地堡深層,接過從地道鑽進來的密探遞上的書函,潘尼略略看了一眼,就把那張信函遞給麗姬塔:「你能搞定,不是麼?」

「唔,這事情倒是頭一次做,不過我有學過。」麗姬塔點了點頭,就開始比照信函上的字跡,偽造新的信函:「這老頭一手字真的差勁。」

「你要知道,這種鄉下地方的教育水平,能有幾個識字的就算是不錯了,你還指望他們寫得出弗朗明哥字體嗎?」潘尼聳了聳肩。

羽毛筆『沙沙』地在劣質羊皮紙上書寫下仿造的字跡,連續廢掉幾張之後,一張合格的求援信函就此炮製成功,對於法師而言,偽裝一下揭開過封皮的信函也不是難事,於是這一封新鮮出爐的信函便由薩倫托帶出了地堡。

「接下里,就是重頭的戲碼了吧。」麗姬塔放下羽毛筆,揉了揉手腕,一面活動著手指。

「辛苦你了。」潘尼點了點頭,從旁邊的架子上取下一個木杯,傾了一杯清水遞給女紅袍,麗姬塔愣了一下,才有些錯愕地接了過去:

「唔……多謝。」她雙手捧著杯子,卻沒有立刻喝下去,而是露出踟躕的神色。

「不用客氣。」法師並沒有注意到麗姬塔的異常,只是走到了樓梯口打個呵欠:「這幾天你做的事情不少,還是不要讓自己太緊張了,你看休斯不就睡得很好嗎?」

「他?他什麼也不用擔心……」麗姬塔撇了撇嘴,略帶刻薄地說著,話音落下,卻露出一個微笑。

……

在希倫的北面,忙於防禦海盜的某位紅袍法師倒是沒有多少閒暇去回憶在省府受到的折辱,直到有一日,他的手下給他帶來了一條消息,他才有功夫回味一下那日在南方鄰居手裡遭到的羞辱。

「什麼?前往希倫的守備隊?攔住他們,然後找個藉口把他們關起來。

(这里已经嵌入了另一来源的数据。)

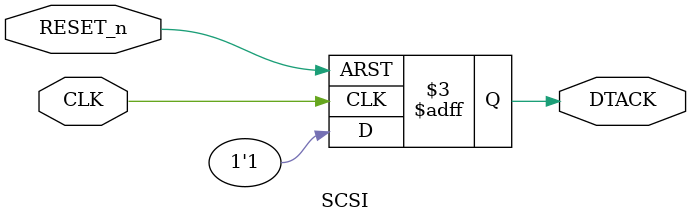
<source format=v>
`timescale 1ns / 1ps

module SCSI(
    input CLK,
    input RESET_n,
    output reg DTACK
    );

always @(posedge CLK or negedge RESET_n) begin
  if (!RESET_n) begin
    DTACK <= 0;
  end else begin
    DTACK <= 1;
  end
end

endmodule

</source>
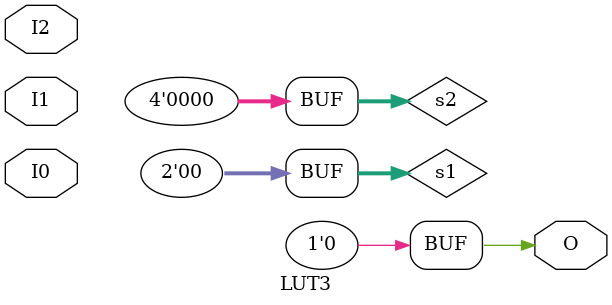
<source format=v>
module LUT3(output O, input I0, I1, I2);
  parameter [7:0] INIT = 0;
  wire [ 3: 0] s2 = I2 ? INIT[ 7: 4] : INIT[ 3: 0];
  wire [ 1: 0] s1 = I1 ?   s2[ 3: 2] :   s2[ 1: 0];
  assign O = I0 ? s1[1] : s1[0];
  specify
    (I0 => O) = 407;
    (I1 => O) = 238;
    (I2 => O) = 127;
  endspecify
endmodule
</source>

」聽到了手下的報告,咬牙切齒的紅袍法師馬爾奇如此下令道。

「遵命。」那個情報官躬身一禮,轉身就要出門時,馬爾奇目光忽然掃過那一張報告單,注意到一個名字,動作剎那間凝固了:

「等下!!」

情報官被這一聲中氣爆棚的大喝嚇了一跳,心驚膽戰地回身,剛想問『大人有何吩咐?』,就見到自己的上司面色鐵青,難看之極:

「這個守備隊的首領……是蘭妮露·費蘭德林?那個達拉莫斯的女人?」馬爾奇詢問著,語氣有些顫抖。

「是的,大人……」情報官猶豫了一下,最終還是決定如實報告。

「剛才的命令收回,用最快的速度通知境內所有關卡不准留難。」馬爾奇一邊抹著額角的冷汗,一邊近乎神經質地眼皮暴跳:「另外通告山區那些盜賊團,告訴他們,有條大肥羊要過路了!」

「是!」情報官點頭領命。

「注意不要親自出面,要散布謠言,知道的人越少越好。」情報官剛踏出門就聽到馬爾奇的補充,他有點疑惑。

不就是一個女人麼?怎麼會讓自家大人這麼失態?

不過既然是上司的吩咐,還是謹慎完成為好。他這樣地想著。